Specifically, we use an off-the-shelf T5-based paraphraser which is publicly available at [Hugging Face's model hub](https://huggingface.co/ramsrigouthamg/t5-large-paraphraser-diverse-high-quality).
For more details, please refer to the [model card](https://huggingface.co/ramsrigouthamg/t5-large-paraphraser-diverse-high-quality).

For rephrased human narrations on Ego4D ground-truth clips, we provide a [replica](https://dl.fbaipublicfiles.com/lavila/metadata/ego4d/ego4d_train.rephraser.no_punkt_top3.pkl).


## Pre-training LAVILA Dual-Encoder
Now we are ready to pre-train our LAVILA's dual-encoder by combining human annotations (augmented by Rephraser) and the Narrator-generated narrations.
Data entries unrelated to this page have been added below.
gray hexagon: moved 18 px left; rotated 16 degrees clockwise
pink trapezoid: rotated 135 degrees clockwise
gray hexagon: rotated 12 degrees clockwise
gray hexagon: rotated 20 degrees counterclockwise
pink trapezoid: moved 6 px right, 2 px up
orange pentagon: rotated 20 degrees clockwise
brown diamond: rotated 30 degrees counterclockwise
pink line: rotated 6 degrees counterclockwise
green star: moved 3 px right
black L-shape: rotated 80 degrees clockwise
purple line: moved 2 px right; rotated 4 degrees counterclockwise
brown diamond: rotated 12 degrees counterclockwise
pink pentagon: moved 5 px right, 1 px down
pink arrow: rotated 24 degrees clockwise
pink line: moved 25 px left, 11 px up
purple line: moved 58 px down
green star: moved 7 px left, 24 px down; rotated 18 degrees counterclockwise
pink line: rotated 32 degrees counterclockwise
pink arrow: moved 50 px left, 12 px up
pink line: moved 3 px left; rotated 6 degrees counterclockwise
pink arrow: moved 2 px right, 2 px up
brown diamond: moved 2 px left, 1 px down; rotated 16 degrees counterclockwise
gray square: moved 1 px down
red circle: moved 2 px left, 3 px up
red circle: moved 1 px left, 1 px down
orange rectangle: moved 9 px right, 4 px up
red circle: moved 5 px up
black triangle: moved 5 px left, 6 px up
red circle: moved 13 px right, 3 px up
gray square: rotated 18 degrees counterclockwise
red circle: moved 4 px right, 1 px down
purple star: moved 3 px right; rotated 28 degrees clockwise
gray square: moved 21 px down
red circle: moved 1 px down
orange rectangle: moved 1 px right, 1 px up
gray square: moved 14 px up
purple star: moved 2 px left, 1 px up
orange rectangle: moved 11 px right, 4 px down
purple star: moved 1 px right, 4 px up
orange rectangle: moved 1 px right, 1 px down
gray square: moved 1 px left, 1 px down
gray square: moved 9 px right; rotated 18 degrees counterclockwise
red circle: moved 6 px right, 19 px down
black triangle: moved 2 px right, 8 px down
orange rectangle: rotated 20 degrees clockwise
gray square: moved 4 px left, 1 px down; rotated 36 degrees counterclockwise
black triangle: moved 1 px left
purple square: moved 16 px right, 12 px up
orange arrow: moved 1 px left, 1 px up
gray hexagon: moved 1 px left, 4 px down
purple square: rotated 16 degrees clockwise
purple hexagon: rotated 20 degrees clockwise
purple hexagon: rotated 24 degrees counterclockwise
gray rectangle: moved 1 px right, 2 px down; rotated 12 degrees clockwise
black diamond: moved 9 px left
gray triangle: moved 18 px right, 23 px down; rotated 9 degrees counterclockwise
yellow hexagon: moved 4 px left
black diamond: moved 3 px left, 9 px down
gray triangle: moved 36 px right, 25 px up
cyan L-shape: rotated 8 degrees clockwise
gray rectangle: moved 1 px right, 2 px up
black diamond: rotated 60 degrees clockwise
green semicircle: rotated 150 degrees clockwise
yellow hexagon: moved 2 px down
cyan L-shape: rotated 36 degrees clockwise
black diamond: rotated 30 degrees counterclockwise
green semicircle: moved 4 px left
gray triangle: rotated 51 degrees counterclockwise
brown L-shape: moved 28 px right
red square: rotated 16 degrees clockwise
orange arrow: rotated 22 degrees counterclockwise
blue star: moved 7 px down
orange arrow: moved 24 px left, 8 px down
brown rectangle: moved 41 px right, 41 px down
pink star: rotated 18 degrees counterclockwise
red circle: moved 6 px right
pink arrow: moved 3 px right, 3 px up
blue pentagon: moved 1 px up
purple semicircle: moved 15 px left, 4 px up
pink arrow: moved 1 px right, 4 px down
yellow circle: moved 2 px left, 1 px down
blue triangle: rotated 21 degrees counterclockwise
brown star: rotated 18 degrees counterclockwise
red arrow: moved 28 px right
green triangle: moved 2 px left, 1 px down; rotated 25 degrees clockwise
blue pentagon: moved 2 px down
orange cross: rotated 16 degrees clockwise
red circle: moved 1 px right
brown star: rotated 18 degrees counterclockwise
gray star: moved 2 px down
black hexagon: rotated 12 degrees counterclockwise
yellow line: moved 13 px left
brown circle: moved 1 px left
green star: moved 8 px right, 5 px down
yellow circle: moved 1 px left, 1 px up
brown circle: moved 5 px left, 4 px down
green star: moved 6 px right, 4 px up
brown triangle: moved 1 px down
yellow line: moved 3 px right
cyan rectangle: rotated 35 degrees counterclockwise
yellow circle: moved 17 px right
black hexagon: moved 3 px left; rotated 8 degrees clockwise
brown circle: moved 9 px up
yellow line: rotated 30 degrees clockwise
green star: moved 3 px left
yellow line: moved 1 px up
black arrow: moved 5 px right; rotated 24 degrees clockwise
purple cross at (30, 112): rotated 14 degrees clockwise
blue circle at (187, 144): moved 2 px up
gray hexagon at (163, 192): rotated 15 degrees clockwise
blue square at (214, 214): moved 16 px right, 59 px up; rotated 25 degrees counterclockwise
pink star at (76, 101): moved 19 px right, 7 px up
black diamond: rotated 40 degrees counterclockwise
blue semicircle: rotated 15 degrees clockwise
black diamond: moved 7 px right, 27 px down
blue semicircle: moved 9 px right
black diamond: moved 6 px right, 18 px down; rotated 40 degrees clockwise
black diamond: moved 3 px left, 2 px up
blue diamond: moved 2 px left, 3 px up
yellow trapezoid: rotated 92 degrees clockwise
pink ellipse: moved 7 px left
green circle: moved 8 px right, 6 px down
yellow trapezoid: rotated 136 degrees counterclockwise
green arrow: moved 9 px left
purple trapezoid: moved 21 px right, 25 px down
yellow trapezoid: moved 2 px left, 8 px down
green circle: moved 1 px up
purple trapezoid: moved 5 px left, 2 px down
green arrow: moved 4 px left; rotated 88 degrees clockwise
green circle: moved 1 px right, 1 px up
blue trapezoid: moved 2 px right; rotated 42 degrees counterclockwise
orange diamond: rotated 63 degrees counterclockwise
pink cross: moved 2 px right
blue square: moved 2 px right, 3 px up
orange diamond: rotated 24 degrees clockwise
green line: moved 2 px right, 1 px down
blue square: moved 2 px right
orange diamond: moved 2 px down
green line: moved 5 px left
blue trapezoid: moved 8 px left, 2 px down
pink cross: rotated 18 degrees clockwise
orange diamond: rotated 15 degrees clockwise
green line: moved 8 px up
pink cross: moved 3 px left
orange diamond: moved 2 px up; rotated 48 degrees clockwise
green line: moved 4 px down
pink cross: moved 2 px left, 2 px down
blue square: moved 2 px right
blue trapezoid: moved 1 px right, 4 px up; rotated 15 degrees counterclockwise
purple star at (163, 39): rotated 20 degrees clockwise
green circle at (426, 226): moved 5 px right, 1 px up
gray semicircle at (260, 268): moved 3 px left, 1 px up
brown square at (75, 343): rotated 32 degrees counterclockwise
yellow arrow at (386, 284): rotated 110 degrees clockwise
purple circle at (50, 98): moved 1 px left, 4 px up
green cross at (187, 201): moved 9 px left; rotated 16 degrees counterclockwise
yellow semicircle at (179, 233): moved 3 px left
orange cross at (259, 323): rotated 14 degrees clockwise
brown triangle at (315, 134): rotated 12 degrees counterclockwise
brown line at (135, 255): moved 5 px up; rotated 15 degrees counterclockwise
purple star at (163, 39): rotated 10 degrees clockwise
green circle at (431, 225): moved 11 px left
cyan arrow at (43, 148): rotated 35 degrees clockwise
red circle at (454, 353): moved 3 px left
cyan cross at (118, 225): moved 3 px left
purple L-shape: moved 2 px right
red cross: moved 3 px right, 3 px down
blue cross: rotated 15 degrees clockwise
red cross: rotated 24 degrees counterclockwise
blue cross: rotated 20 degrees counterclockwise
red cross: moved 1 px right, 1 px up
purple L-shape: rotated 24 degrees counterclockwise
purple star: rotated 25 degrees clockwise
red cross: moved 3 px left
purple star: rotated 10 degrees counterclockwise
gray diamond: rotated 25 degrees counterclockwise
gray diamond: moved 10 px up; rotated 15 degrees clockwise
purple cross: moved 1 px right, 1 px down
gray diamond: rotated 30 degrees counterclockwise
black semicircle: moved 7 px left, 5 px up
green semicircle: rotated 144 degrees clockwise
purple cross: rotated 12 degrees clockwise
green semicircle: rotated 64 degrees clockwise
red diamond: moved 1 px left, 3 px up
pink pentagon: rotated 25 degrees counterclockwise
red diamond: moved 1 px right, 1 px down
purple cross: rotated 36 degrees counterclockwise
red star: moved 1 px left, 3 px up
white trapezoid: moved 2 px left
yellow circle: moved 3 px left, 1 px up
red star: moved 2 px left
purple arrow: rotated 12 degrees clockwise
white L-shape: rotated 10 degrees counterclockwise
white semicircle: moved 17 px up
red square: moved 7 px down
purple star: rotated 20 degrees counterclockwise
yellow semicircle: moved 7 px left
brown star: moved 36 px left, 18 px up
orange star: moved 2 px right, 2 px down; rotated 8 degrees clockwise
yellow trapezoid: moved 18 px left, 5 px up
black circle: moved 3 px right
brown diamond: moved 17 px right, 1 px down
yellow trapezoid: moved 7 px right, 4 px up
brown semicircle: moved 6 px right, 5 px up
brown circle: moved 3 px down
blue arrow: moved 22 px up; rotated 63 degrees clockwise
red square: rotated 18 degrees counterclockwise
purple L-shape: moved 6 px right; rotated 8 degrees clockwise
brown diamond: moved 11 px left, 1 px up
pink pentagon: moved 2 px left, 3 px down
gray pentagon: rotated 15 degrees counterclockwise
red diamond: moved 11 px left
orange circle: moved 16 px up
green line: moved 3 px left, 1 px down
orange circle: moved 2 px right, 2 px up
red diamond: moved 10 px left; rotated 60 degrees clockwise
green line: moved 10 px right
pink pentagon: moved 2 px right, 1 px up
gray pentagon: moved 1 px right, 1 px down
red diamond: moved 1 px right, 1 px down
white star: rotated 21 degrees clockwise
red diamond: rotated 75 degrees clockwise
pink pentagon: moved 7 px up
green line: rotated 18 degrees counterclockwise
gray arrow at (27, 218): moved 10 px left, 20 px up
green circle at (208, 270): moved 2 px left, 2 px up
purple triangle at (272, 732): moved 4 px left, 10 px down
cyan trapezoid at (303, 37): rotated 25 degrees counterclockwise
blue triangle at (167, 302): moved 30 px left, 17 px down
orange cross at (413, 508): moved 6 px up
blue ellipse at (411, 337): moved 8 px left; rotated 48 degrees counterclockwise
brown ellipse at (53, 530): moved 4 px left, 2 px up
<details><summary> Training a LaViLa dual-encoder </summary>

```bash
python run_with_submitit_pretrain.py --model CLIP_OPENAI_TIMESFORMER_BASE \
    --metadata datasets/Ego4D/ego4d_train.rephraser.no_punkt_top3.pkl \
    --metadata-aux datasets/Ego4D/ego4d_train.narrator_63690737.return_10.pkl \
    --norm-embed --freeze-temperature \
    --freeze-pseudo-temperature \
    --fix-lr --contrastive-use-vissl \
    --nodes 4 --use_volta32
```
</details>

## Down-stream Evaluation
With the pre-trained dual-encoder at hand, we now can do zero-shot or fine-tuning evalution evaluations on down-stream benchmarks.
Please refer to [MODEL_ZOO.md](./MODEL_ZOO.md#zero-shot) for more details.